Belle

Belle
Belle takes real life characters, switches their stories around a bit, and puts them into a Merchant Ivoryish version of a Jane Austen book, if Jane Austen had written a novel about race, and does so compellingly and satisfyingly.

Dido Elizabeth Belle was the mixed-race daughter of a wealthy, titled British soldier in the late 1700s, when Britain was still very much involved in the slave trade. After the death of her mother, she is brought to the sumptuous country estate of her Great Uncle and Great Aunt to be raised, alongside her cousin Elizabeth. The girls grow up together as best friends and almost equals, though Dido doesn’t eat dinner with the others when guests are present. After the death of her father leaves her a sizable inheritance, she and Elizabeth are put into the Austenesque situation of needing to either find themselves husbands, or resign themselves to genteel spinsterhood. Elizabeth has the advantage of being white and from a titled family, but the disadvantage of being poor, as her father has other children with his new life, and is not leaving any money to her. Dido has the advantage of money, but the disadvantage of being ‘mulatto’. Because she is both mixed-race and a Lady (or would be if she were not illegitimate), she is unlikely to make a good match. Those men whom a Lady with money should attract will not be willing to marry a mulatto. Those men who would be willing to marry her are beneath her station in life. Such are the worries of the Great Uncle and Great Aunt, who resign themselves early on to her never marrying.

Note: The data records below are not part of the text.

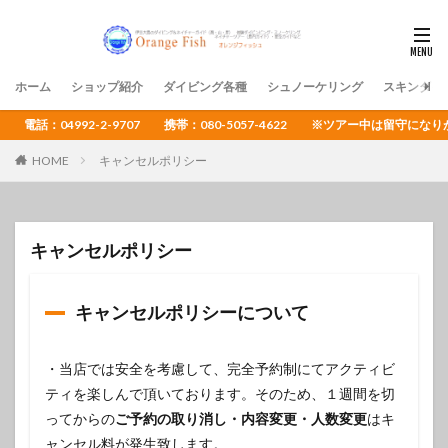
ホーム
ショップ紹介
ダイビング各種
シュノーケリング
スキンダイ
電話：04992-2-9707 携帯：080-5057-4622 ※ツアー中は留守
HOME
キャンセルポリシー
キャンセルポリシー
キャンセルポリシーについて
・当店では安全を考慮して、完全予約制にてアクティビ
ティを楽しんで頂いております。そのため、１週間を切
ってからの
ご予約の取り消し・内容変更・人数変更
はキ
ャンセル料が発生致します。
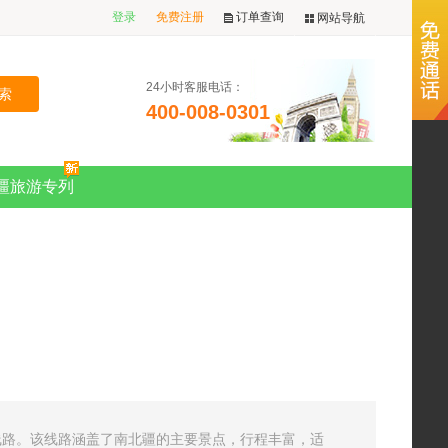
登录
免费注册
订单查询
网站导航
24小时客服电话：
400-008-0301
疆旅游专列
线路。该线路涵盖了南北疆的主要景点，行程丰富，适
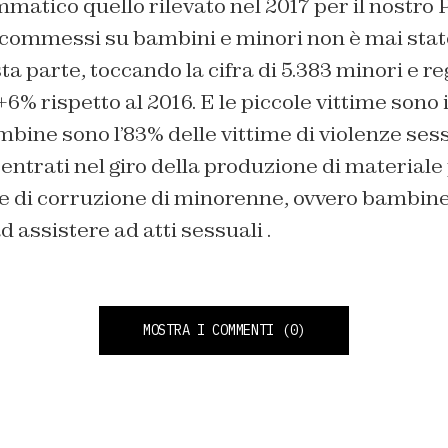
matico quello rilevato nel 2017 per il nostro 
 commessi su bambini e minori non è mai stato
a parte, toccando la cifra di 5.383 minori e r
6% rispetto al 2016. E le piccole vittime sono
ine sono l’83% delle vittime di violenze sess
 entrati nel giro della produzione di materiale 
e di corruzione di minorenne, ovvero bambine 
d assistere ad atti sessuali .
MOSTRA I COMMENTI
(0)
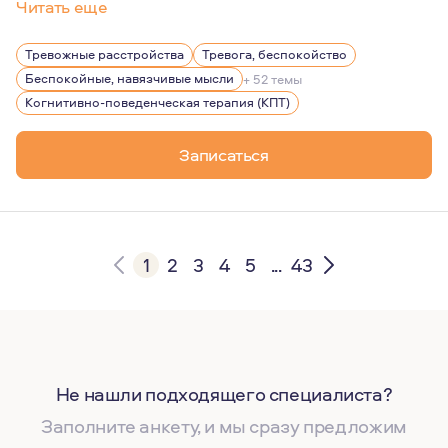
Читать еще
Мой подход к терапии - непредвзятый, сострадательны
Тревожные расстройства
Тревога, беспокойство
Беспокойные, навязчивые мысли
+ 52 темы
Когнитивно-поведенческая терапия (КПТ)
Записаться
1
2
3
4
5
...
43
Не нашли подходящего специалиста?
Заполните анкету, и мы сразу предложим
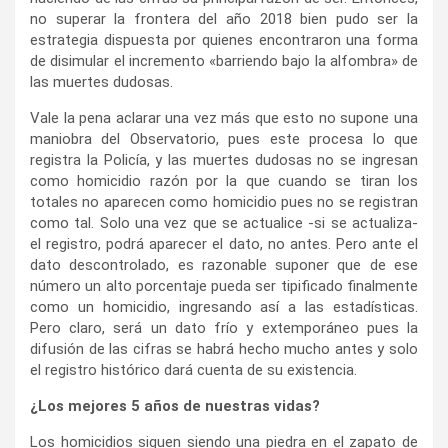
no superar la frontera del año 2018 bien pudo ser la
estrategia dispuesta por quienes encontraron una forma
de disimular el incremento «barriendo bajo la alfombra» de
las muertes dudosas.
Vale la pena aclarar una vez más que esto no supone una
maniobra del Observatorio, pues este procesa lo que
registra la Policía, y las muertes dudosas no se ingresan
como homicidio razón por la que cuando se tiran los
totales no aparecen como homicidio pues no se registran
como tal. Solo una vez que se actualice -si se actualiza-
el registro, podrá aparecer el dato, no antes. Pero ante el
dato descontrolado, es razonable suponer que de ese
número un alto porcentaje pueda ser tipificado finalmente
como un homicidio, ingresando así a las estadísticas.
Pero claro, será un dato frío y extemporáneo pues la
difusión de las cifras se habrá hecho mucho antes y solo
el registro histórico dará cuenta de su existencia.
¿Los mejores 5 años de nuestras vidas?
Los homicidios siguen siendo una piedra en el zapato de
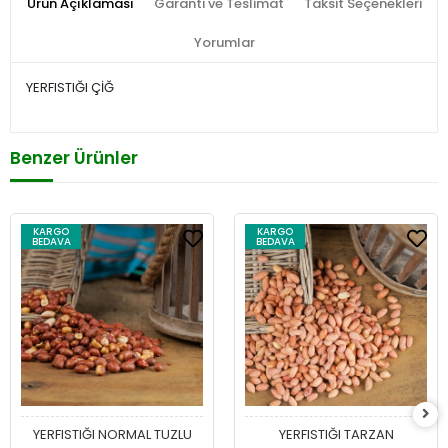
Ürün Açıklaması
Garanti ve Teslimat
Taksit Seçenekleri
Yorumlar
YERFISTIĞI ÇİĞ
Benzer Ürünler
KARGO
KARGO
BEDAVA
BEDAVA
YERFISTIĞI NORMAL TUZLU
YERFISTIĞI TARZAN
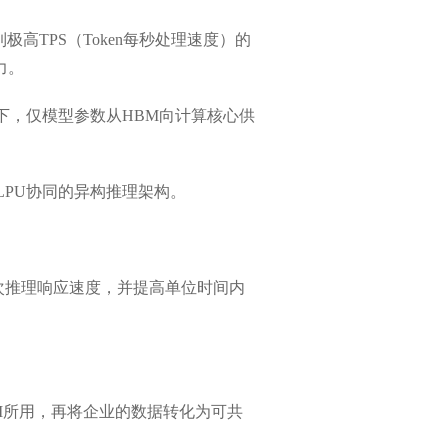
高TPS（Token每秒处理速度）的
力。
S场景下，仅模型参数从HBM向计算核心供
U与LPU协同的异构推理架构。
单次推理响应速度，并提高单位时间内
I所用，再将企业的数据转化为可共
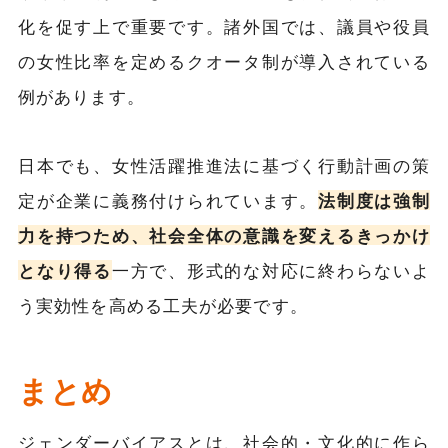
化を促す上で重要です。諸外国では、議員や役員
の女性比率を定めるクオータ制が導入されている
例があります。
日本でも、女性活躍推進法に基づく行動計画の策
定が企業に義務付けられています。
法制度は強制
力を持つため、社会全体の意識を変えるきっかけ
となり得る
一方で、形式的な対応に終わらないよ
う実効性を高める工夫が必要です。
まとめ
ジェンダーバイアスとは、社会的・文化的に作ら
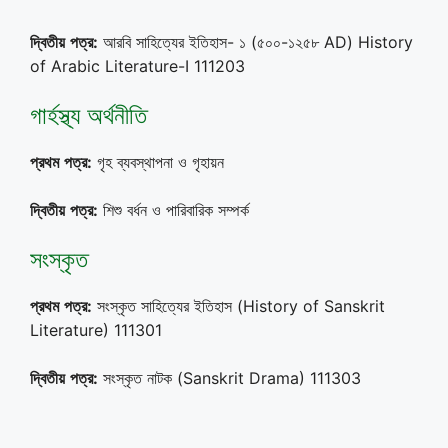
দ্বিতীয়
পত্র
:
আরবি সাহিত্যের ইতিহাস- ১ (৫০০-১২৫৮ AD) History
of Arabic Literature-I 111203
গার্হস্থ্য অর্থনীতি
প্রথম
পত্র
:
গৃহ ব্যবস্থাপনা ও গৃহায়ন
দ্বিতীয়
পত্র
:
শিশু বর্ধন ও পারিবারিক সম্পর্ক
সংস্কৃত
প্রথম
পত্র
:
সংস্কৃত সাহিত্যের ইতিহাস (History of Sanskrit
Literature) 111301
দ্বিতীয়
পত্র
:
সংস্কৃত নাটক (Sanskrit Drama) 111303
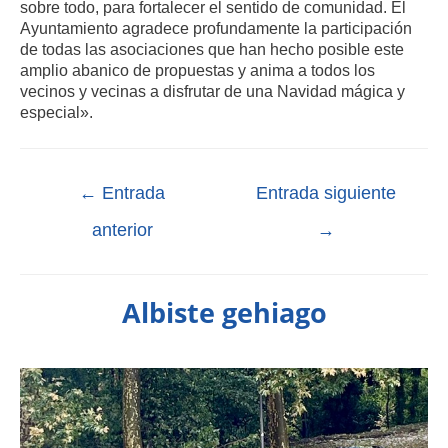
sobre todo, para fortalecer el sentido de comunidad. El
Ayuntamiento agradece profundamente la participación
de todas las asociaciones que han hecho posible este
amplio abanico de propuestas y anima a todos los
vecinos y vecinas a disfrutar de una Navidad mágica y
especial».
←
Entrada
Entrada siguiente
anterior
→
Albiste gehiago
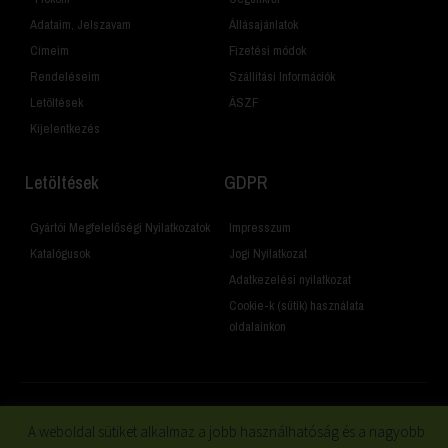
Adataim, Jelszavam
Állásajánlatok
Címeim
Fizetési módok
Rendeléseim
Szállítási Információk
Letöltések
ÁSZF
Kijelentkezés
Letöltések
GDPR
Gyártói Megfelelőségi Nyilatkozatok
Impresszum
Katalógusok
Jogi Nyilatkozat
Adatkezelési nyilatkozat
Cookie-k (sütik) használata
oldalainkon
A weboldal sütiket alkalmaz a jobb használhatóság és a nagyobb
© 2019 Minden jog fenntartva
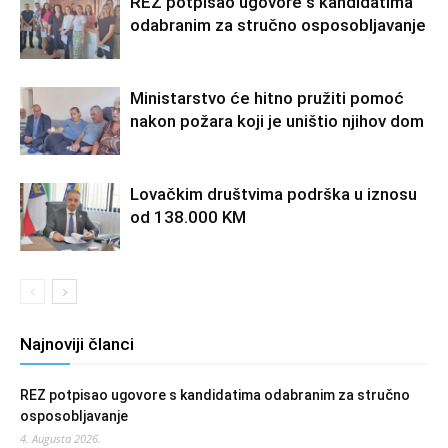
REZ potpisao ugovore s kandidatima
odabranim za stručno osposobljavanje
Ministarstvo će hitno pružiti pomoć
nakon požara koji je uništio njihov dom
Lovačkim društvima podrška u iznosu
od 138.000 KM
Najnoviji članci
REZ potpisao ugovore s kandidatima odabranim za stručno
osposobljavanje
4. Augusta 2026.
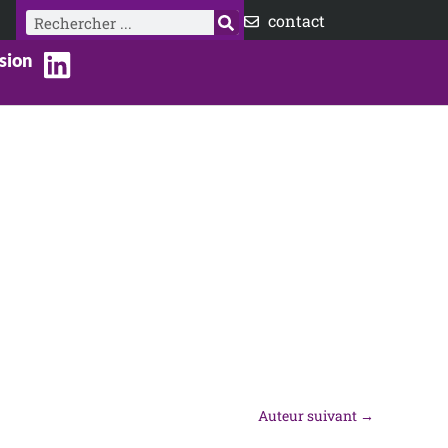
Rechercher
contact
sion
Auteur suivant
→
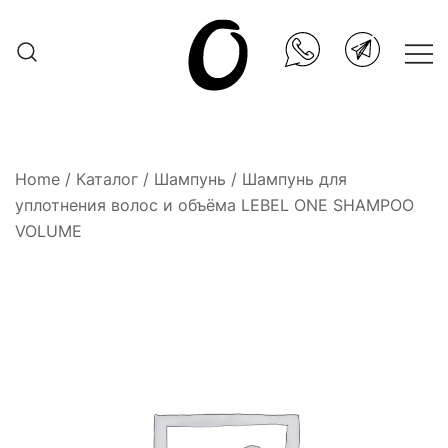
Skip
to
content
Она.ru
Home
/
Каталог
/
Шампунь
/ Шампунь для
уплотнения волос и объёма LEBEL ONE SHAMPOO
VOLUME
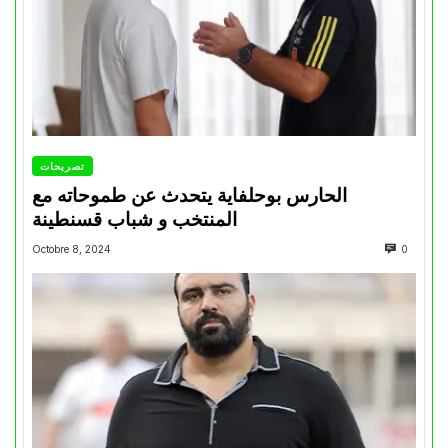
تصريحات
الحارس بوحلفاية يتحدث عن طموحاته مع
المنتخب و شباب قسنطينة
Octobre 8, 2024
0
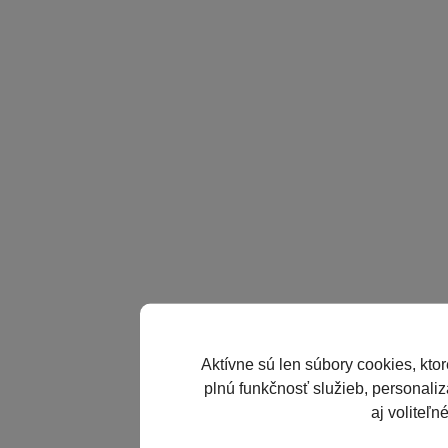
Aktívne sú len súbory cookies, kto
plnú funkčnosť služieb, personaliz
aj voliteľn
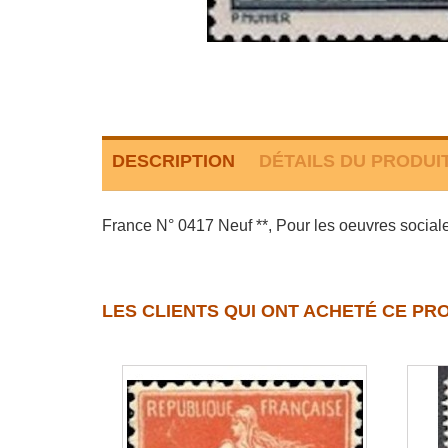
DESCRIPTION
DÉTAILS DU PRODUI
France N° 0417 Neuf **, Pour les oeuvres sociales
LES CLIENTS QUI ONT ACHETÉ CE PR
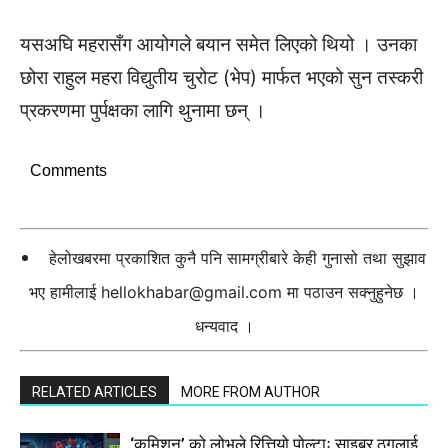
यसअघि महरासँग आयोगले बयान समेत लिएको थियो । उनका
छोरा राहुल महरा विद्युतीय चुरोट (भेप) मार्फत भएको सुन तस्करी
प्रकरणमा पुर्पक्षका लागि थुनामा छन् ।
Comments
हेलोखबरमा प्रकाशित कुनै पनि सामग्रीबारे केही गुनासो तथा सुझाव
भए हामीलाई
hellokhabar@gmail.com
मा पठाउन सक्नुहुनेछ ।
धन्यवाद ।
RELATED ARTICLES
MORE FROM AUTHOR
‘कमिशन’ को लोभले रित्तियो पोल्टाः साइबर ठगलाई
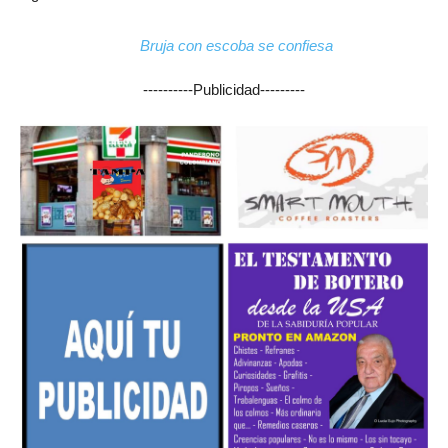
Bruja con escoba se confiesa
----------Publicidad---------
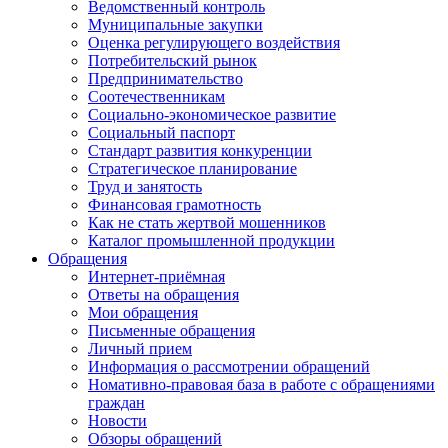
Ведомственный контроль
Муниципальные закупки
Оценка регулирующего воздействия
Потребительский рынок
Предпринимательство
Соотечественникам
Социально-экономическое развитие
Социальный паспорт
Стандарт развития конкуренции
Стратегическое планирование
Труд и занятость
Финансовая грамотность
Как не стать жертвой мошенников
Каталог промышленной продукции
Обращения
Интернет-приёмная
Ответы на обращения
Мои обращения
Письменные обращения
Личный прием
Информация о рассмотрении обращений
Номативно-правовая база в работе с обращениями
граждан
Новости
Обзоры обращений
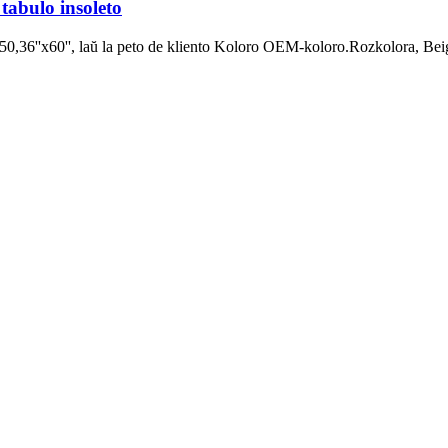
tabulo insoleto
6''x60'', laŭ la peto de kliento Koloro OEM-koloro.Rozkolora, Beig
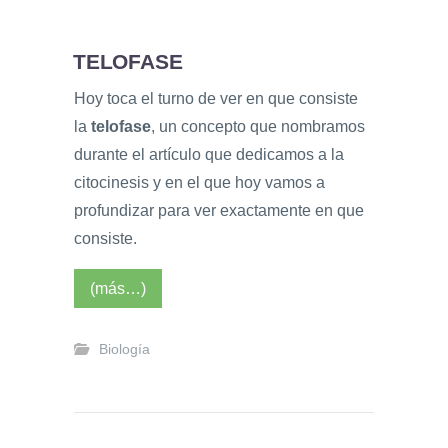
TELOFASE
Hoy toca el turno de ver en que consiste
la
telofase
, un concepto que nombramos
durante el artículo que dedicamos a la
citocinesis y en el que hoy vamos a
profundizar para ver exactamente en que
consiste.
(más…)
Biología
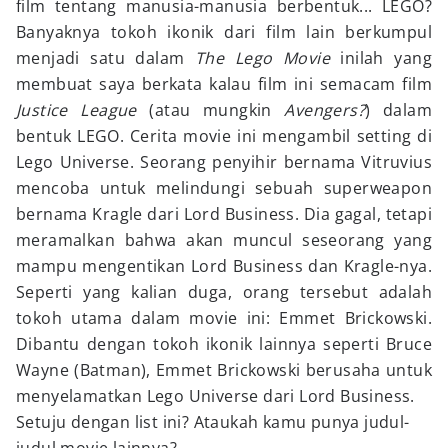
film tentang manusia-manusia berbentuk... LEGO?
Banyaknya tokoh ikonik dari film lain berkumpul
menjadi satu dalam
The Lego Movie
inilah yang
membuat saya berkata kalau film ini semacam film
Justice League
(atau mungkin
Avengers?
) dalam
bentuk LEGO. Cerita movie ini mengambil setting di
Lego Universe. Seorang penyihir bernama Vitruvius
mencoba untuk melindungi sebuah superweapon
bernama Kragle dari Lord Business. Dia gagal, tetapi
meramalkan bahwa akan muncul seseorang yang
mampu mengentikan Lord Business dan Kragle-nya.
Seperti yang kalian duga, orang tersebut adalah
tokoh utama dalam movie ini: Emmet Brickowski.
Dibantu dengan tokoh ikonik lainnya seperti Bruce
Wayne (Batman), Emmet Brickowski berusaha untuk
menyelamatkan Lego Universe dari Lord Business.
Setuju dengan list ini? Ataukah kamu punya judul-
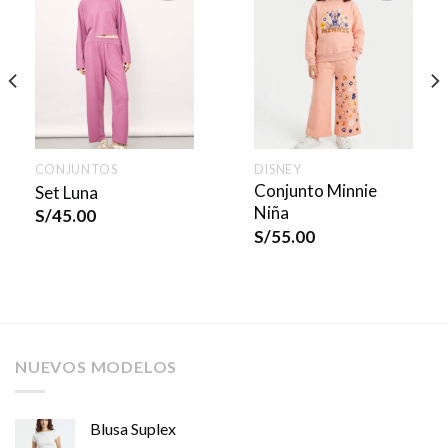
CONJUNTOS
DISNEY
Conjunto Minnie
Set Luna
Niña
S/
45.00
S/
55.00
NUEVOS MODELOS
Blusa Suplex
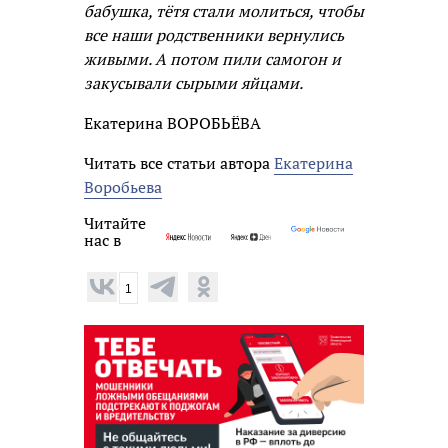
бабушка, тётя стали молиться, чтобы
все наши родственники вернулись
живыми. А потом пили самогон и
закусывали сырыми яйцами.
Екатерина ВОРОБЬЁВА
Читать все статьи автора
Екатерина
Воробьева
Читайте
нас в
1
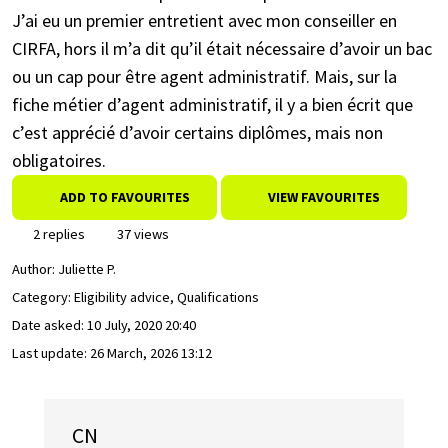
J’ai eu un premier entretient avec mon conseiller en
CIRFA, hors il m’a dit qu’il était nécessaire d’avoir un bac
ou un cap pour être agent administratif. Mais, sur la
fiche métier d’agent administratif, il y a bien écrit que
c’est apprécié d’avoir certains diplômes, mais non
obligatoires.
ADD TO FAVOURITES
VIEW FAVOURITES
2 replies
37 views
Author:
Juliette P.
Category: Eligibility advice, Qualifications
Date asked:
10 July, 2020 20:40
Last update:
26 March, 2026 13:12
CN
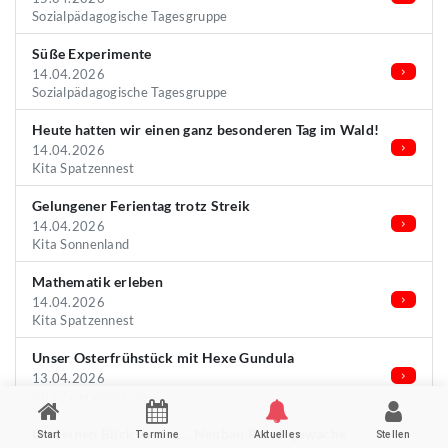
Sozialpädagogische Tagesgruppe
Süße Experimente
14.04.2026
Sozialpädagogische Tagesgruppe
Heute hatten wir einen ganz besonderen Tag im Wald!
14.04.2026
Kita Spatzennest
Gelungener Ferientag trotz Streik
14.04.2026
Kita Sonnenland
Mathematik erleben
14.04.2026
Kita Spatzennest
Unser Osterfrühstück mit Hexe Gundula
13.04.2026
Kita Zwergenhausen
Und einen Blick weiter… Neubau Rettungswache
Start
Termine
Aktuelles
Stellen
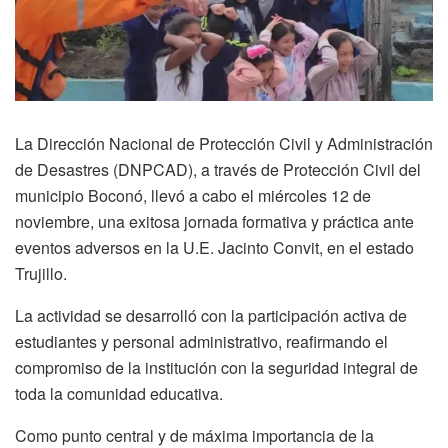
La Dirección Nacional de Protección Civil y Administración
de Desastres (DNPCAD), a través de Protección Civil del
municipio Boconó, llevó a cabo el miércoles 12 de
noviembre, una exitosa jornada formativa y práctica ante
eventos adversos en la U.E. Jacinto Convit, en el estado
Trujillo.
La actividad se desarrolló con la participación activa de
estudiantes y personal administrativo, reafirmando el
compromiso de la institución con la seguridad integral de
toda la comunidad educativa.
Como punto central y de máxima importancia de la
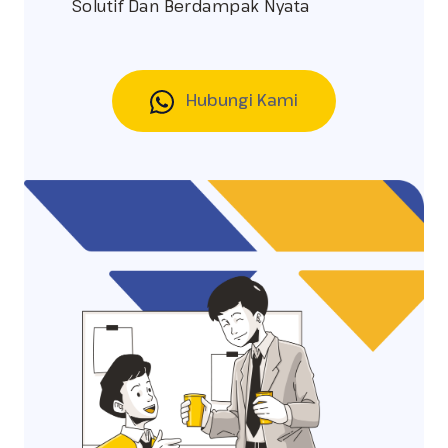
Solutif Dan Berdampak Nyata
Hubungi Kami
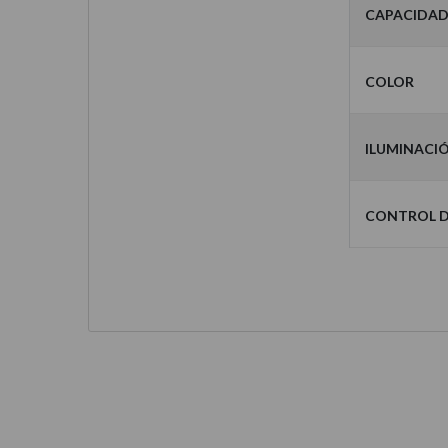
Capacida
Color
Iluminaci
Control d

The Great Uncle to the girls happens to be The Lord Chief Justice in England, and is deliberating on how to decide on a case which may be the beginning of the end of the slave trade in England. The case is the real life story of the slave ship Zorn, a case in which the captain and crew drowned all of the slaves, and then claimed restitution for the loss of ‘cargo’ from the insurance company.

The film was compelling throughout, the scenery and costumes gorgeous, the characters well acted and real. I enjoyed the film, inspired by the real-life painting of the cousins above, very much indeed. It was a lovely way to spend my Mother’s Day.